Hi,
There are lots of possibilities of how Simonides may, or may not, have been involved with the Sinaiticus ms. He is an important figure, but, as with Tischendorf, we have to be very cautious with his claims. We especially see the 1840-1845 period through a glass darkly.
Simonides published his Hermas ms. in 1856, about which James Anson Farrer (1849-1925) said:
"The coincidence seems almost more singular than can be accounted for by chance"
Literary forgeries (1907) - James Anson Farrer
http://books.google.com/books?id=4lgLAAAAMAAJ&pg=PA60
The situations with Hermas and with Barnabas are incredibly difficult for Sinaiticus antiquity. If anybody with a little background in these writings and the classical languages wants to examine this in more detail, please contact me for more information.
As for our main topic on this thread, consider this:
"And I know yet further, that the codex also was cleaned with lemon-juice, professedly for the purpose of cleaning its parchments, but in reality in order to weaken the freshness of the letters, as was actually the case."
Kallinikos Hieromonachos, Oct 15, 1862, referencing Tischendorf
"I know too. still further, that the same Codex was cleaned with a solution of herbs, on the theory that the skins might be cleaned, but, in fact, that the writing might he changed, as it was, to a sort of yellow colour."
James Keith Elliott book, p. 77 (I'll plan on getting more info in the AM)
"Some he thought had been dipped in tobacco-water to give them the semblance of age.",
Farrer, p. 40, referring to another situation with mss from Simonides
The simple fact that these first two assertions dovetail so well with the physical condition of Sinaiticus is an element that any objective researcher would have to earnestly consider.

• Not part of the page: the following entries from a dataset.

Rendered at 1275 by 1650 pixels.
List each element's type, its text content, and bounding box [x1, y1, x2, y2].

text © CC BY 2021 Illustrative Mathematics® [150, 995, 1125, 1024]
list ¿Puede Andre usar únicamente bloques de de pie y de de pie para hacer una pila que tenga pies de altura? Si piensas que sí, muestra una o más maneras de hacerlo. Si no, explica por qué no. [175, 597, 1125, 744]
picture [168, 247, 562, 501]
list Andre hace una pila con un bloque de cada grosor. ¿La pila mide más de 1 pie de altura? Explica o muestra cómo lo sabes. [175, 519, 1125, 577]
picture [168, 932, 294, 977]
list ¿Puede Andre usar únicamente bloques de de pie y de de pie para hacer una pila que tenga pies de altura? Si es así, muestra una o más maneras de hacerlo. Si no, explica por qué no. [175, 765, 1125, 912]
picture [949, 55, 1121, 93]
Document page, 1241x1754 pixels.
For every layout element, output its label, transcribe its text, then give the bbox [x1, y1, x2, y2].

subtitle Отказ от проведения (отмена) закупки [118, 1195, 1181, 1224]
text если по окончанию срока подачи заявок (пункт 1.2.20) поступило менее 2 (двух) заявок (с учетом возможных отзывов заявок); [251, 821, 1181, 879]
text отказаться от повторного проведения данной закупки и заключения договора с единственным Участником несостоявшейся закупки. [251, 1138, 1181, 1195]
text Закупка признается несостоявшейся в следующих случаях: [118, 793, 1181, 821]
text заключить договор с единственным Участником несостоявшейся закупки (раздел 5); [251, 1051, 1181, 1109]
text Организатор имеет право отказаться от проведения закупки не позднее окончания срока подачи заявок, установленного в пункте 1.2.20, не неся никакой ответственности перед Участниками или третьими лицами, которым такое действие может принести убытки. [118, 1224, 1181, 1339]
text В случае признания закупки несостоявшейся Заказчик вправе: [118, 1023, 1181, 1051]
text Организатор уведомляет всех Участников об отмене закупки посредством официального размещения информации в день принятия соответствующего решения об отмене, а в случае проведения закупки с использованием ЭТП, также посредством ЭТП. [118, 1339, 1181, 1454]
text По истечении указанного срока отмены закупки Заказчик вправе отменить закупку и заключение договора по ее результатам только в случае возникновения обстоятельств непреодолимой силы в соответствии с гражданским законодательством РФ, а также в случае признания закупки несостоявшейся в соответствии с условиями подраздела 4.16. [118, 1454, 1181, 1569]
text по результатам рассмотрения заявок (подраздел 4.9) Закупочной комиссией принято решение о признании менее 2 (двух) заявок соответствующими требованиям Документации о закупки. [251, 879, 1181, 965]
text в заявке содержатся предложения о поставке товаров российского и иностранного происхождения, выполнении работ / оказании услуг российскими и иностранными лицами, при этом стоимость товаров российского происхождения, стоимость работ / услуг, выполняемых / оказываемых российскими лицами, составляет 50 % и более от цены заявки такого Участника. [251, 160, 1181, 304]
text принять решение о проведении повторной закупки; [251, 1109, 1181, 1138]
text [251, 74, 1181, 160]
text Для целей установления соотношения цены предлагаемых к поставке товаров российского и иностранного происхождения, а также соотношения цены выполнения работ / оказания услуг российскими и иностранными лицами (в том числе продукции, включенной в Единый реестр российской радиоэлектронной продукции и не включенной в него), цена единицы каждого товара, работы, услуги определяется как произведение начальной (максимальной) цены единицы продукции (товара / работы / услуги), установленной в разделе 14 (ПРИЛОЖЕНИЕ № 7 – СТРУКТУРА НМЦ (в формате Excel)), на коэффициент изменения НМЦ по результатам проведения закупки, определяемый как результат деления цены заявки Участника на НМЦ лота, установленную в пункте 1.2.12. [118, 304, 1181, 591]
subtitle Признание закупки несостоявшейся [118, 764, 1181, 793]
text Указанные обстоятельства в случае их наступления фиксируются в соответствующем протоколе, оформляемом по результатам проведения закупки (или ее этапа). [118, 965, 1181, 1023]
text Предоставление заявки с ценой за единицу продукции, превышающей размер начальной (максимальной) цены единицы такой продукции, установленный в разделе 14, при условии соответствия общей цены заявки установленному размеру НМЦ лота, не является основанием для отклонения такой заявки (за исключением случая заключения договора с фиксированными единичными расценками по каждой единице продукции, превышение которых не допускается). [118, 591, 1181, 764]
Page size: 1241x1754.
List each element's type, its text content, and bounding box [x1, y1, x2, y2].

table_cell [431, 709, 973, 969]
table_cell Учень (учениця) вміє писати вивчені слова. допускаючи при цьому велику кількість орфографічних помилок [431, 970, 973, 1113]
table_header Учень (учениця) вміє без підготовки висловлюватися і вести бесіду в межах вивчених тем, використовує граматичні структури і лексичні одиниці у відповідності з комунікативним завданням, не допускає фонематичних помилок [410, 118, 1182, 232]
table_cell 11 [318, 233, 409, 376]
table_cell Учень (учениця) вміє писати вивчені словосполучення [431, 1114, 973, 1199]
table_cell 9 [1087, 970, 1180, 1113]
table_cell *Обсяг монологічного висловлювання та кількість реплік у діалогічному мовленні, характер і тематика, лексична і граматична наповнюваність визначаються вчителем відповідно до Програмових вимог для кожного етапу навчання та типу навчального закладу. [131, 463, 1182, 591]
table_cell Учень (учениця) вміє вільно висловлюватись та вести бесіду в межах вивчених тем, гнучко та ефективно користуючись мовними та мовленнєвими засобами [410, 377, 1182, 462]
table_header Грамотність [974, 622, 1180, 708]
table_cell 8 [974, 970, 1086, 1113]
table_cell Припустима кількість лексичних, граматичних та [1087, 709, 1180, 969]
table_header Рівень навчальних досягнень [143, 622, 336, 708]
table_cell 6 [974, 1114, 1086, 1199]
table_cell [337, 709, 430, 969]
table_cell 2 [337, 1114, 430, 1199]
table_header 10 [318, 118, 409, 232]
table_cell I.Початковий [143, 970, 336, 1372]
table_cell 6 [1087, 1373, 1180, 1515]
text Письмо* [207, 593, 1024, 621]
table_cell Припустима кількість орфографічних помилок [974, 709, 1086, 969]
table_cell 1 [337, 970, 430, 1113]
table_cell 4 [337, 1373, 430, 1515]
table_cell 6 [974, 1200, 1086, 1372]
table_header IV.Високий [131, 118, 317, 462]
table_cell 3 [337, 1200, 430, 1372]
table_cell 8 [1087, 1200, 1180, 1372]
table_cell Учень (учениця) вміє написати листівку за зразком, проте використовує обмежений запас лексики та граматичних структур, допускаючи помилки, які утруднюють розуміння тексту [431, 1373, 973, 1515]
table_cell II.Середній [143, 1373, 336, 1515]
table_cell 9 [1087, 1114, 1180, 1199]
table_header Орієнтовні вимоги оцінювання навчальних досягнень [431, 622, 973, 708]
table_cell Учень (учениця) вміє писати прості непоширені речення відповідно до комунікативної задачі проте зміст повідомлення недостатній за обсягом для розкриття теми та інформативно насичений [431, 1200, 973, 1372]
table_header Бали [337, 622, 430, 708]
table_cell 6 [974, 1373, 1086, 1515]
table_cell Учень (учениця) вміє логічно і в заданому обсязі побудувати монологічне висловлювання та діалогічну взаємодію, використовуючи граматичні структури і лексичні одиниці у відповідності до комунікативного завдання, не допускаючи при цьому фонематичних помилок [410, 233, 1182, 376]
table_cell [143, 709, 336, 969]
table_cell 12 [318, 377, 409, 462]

Essentially, Tischendorf, and possibly friends (Tischendorf had special
baksheesh contacts at St. Catherine's) was being accused of tampering with the manuscript in Sinai in the period after the 43 leaves had been taken to Leipzig. The results of such yellowing of the manuscript would be precisely the colour and condition disparity that we see today. Thus, this surely must be considered as one of the explanations searched for in the OP.
Here is a simple question. If the mass of the ms. examined in the 1860s in Russia looked like the Codex Friderico-Augustanus, would the pristine white parchment condition, and the fine ink, have been discordant with claims of great antiquity?